• **Records provided**
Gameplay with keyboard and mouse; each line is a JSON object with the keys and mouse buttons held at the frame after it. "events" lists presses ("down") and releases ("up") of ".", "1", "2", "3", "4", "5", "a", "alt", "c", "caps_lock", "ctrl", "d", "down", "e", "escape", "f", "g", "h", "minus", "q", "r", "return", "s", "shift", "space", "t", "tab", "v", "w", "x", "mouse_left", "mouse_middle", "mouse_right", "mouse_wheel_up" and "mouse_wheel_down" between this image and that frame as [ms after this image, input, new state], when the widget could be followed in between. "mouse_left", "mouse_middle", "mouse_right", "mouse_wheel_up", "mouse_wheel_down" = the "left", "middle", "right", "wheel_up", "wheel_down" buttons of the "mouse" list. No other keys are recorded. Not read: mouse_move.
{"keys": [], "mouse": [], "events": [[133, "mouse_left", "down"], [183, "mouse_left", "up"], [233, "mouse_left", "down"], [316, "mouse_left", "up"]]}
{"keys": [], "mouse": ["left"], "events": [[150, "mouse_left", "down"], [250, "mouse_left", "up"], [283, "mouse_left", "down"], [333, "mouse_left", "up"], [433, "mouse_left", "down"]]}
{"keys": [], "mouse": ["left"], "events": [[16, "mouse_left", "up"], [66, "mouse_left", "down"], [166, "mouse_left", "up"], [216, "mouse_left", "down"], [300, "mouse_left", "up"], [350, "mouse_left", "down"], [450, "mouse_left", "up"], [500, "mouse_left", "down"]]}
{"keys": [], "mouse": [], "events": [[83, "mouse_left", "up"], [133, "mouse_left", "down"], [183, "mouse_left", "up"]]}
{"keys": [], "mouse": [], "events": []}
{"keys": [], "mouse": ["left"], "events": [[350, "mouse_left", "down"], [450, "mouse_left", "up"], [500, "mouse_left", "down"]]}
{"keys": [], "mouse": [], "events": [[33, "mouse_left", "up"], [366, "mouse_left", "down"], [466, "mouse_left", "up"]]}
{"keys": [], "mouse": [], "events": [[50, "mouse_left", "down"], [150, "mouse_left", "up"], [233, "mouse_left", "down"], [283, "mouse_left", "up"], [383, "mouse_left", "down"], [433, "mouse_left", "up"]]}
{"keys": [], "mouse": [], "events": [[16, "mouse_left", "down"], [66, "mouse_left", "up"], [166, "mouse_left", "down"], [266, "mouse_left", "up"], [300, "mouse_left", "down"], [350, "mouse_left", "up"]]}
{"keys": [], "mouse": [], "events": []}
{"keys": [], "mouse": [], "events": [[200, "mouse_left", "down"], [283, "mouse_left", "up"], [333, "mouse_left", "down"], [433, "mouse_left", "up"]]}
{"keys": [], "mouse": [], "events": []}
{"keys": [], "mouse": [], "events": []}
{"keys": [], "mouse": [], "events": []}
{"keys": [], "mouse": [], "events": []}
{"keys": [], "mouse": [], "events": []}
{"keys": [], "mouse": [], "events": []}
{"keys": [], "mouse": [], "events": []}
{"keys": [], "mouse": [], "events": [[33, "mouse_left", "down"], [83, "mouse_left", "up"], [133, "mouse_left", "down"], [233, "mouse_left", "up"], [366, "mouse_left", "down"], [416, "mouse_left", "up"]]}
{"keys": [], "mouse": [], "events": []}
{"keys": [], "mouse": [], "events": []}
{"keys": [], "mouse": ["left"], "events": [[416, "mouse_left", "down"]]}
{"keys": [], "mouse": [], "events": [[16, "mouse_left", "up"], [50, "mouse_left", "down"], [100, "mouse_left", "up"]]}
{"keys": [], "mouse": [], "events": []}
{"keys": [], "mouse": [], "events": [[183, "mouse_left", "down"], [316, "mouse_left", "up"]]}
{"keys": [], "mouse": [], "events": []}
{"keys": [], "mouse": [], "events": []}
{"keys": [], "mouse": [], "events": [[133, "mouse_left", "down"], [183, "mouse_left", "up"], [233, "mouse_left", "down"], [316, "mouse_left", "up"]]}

• **Brief**
Each line above must be output exactly as it stands.

• **Solved exercise**
Gameplay with keyboard and mouse; each line is a JSON object with the keys and mouse buttons held at the frame after it. "events" lists presses ("down") and releases ("up") of ".", "1", "2", "3", "4", "5", "a", "alt", "c", "caps_lock", "ctrl", "d", "down", "e", "escape", "f", "g", "h", "minus", "q", "r", "return", "s", "shift", "space", "t", "tab", "v", "w", "x", "mouse_left", "mouse_middle", "mouse_right", "mouse_wheel_up" and "mouse_wheel_down" between this image and that frame as [ms after this image, input, new state], when the widget could be followed in between. "mouse_left", "mouse_middle", "mouse_right", "mouse_wheel_up", "mouse_wheel_down" = the "left", "middle", "right", "wheel_up", "wheel_down" buttons of the "mouse" list. No other keys are recorded. Not read: mouse_move.
{"keys": [], "mouse": [], "events": [[133, "mouse_left", "down"], [183, "mouse_left", "up"], [233, "mouse_left", "down"], [316, "mouse_left", "up"]]}
{"keys": [], "mouse": ["left"], "events": [[150, "mouse_left", "down"], [250, "mouse_left", "up"], [283, "mouse_left", "down"], [333, "mouse_left", "up"], [433, "mouse_left", "down"]]}
{"keys": [], "mouse": ["left"], "events": [[16, "mouse_left", "up"], [66, "mouse_left", "down"], [166, "mouse_left", "up"], [216, "mouse_left", "down"], [300, "mouse_left", "up"], [350, "mouse_left", "down"], [450, "mouse_left", "up"], [500, "mouse_left", "down"]]}
{"keys": [], "mouse": [], "events": [[83, "mouse_left", "up"], [133, "mouse_left", "down"], [183, "mouse_left", "up"]]}
{"keys": [], "mouse": [], "events": []}
{"keys": [], "mouse": ["left"], "events": [[350, "mouse_left", "down"], [450, "mouse_left", "up"], [500, "mouse_left", "down"]]}
{"keys": [], "mouse": [], "events": [[33, "mouse_left", "up"], [366, "mouse_left", "down"], [466, "mouse_left", "up"]]}
{"keys": [], "mouse": [], "events": [[50, "mouse_left", "down"], [150, "mouse_left", "up"], [233, "mouse_left", "down"], [283, "mouse_left", "up"], [383, "mouse_left", "down"], [433, "mouse_left", "up"]]}
{"keys": [], "mouse": [], "events": [[16, "mouse_left", "down"], [66, "mouse_left", "up"], [166, "mouse_left", "down"], [266, "mouse_left", "up"], [300, "mouse_left", "down"], [350, "mouse_left", "up"]]}
{"keys": [], "mouse": [], "events": []}
{"keys": [], "mouse": [], "events": [[200, "mouse_left", "down"], [283, "mouse_left", "up"], [333, "mouse_left", "down"], [433, "mouse_left", "up"]]}
{"keys": [], "mouse": [], "events": []}
{"keys": [], "mouse": [], "events": []}
{"keys": [], "mouse": [], "events": []}
{"keys": [], "mouse": [], "events": []}
{"keys": [], "mouse": [], "events": []}
{"keys": [], "mouse": [], "events": []}
{"keys": [], "mouse": [], "events": []}
{"keys": [], "mouse": [], "events": [[33, "mouse_left", "down"], [83, "mouse_left", "up"], [133, "mouse_left", "down"], [233, "mouse_left", "up"], [366, "mouse_left", "down"], [416, "mouse_left", "up"]]}
{"keys": [], "mouse": [], "events": []}
{"keys": [], "mouse": [], "events": []}
{"keys": [], "mouse": ["left"], "events": [[416, "mouse_left", "down"]]}
{"keys": [], "mouse": [], "events": [[16, "mouse_left", "up"], [50, "mouse_left", "down"], [100, "mouse_left", "up"]]}
{"keys": [], "mouse": [], "events": []}
{"keys": [], "mouse": [], "events": [[183, "mouse_left", "down"], [316, "mouse_left", "up"]]}
{"keys": [], "mouse": [], "events": []}
{"keys": [], "mouse": [], "events": []}
{"keys": [], "mouse": [], "events": [[133, "mouse_left", "down"], [183, "mouse_left", "up"], [233, "mouse_left", "down"], [316, "mouse_left", "up"]]}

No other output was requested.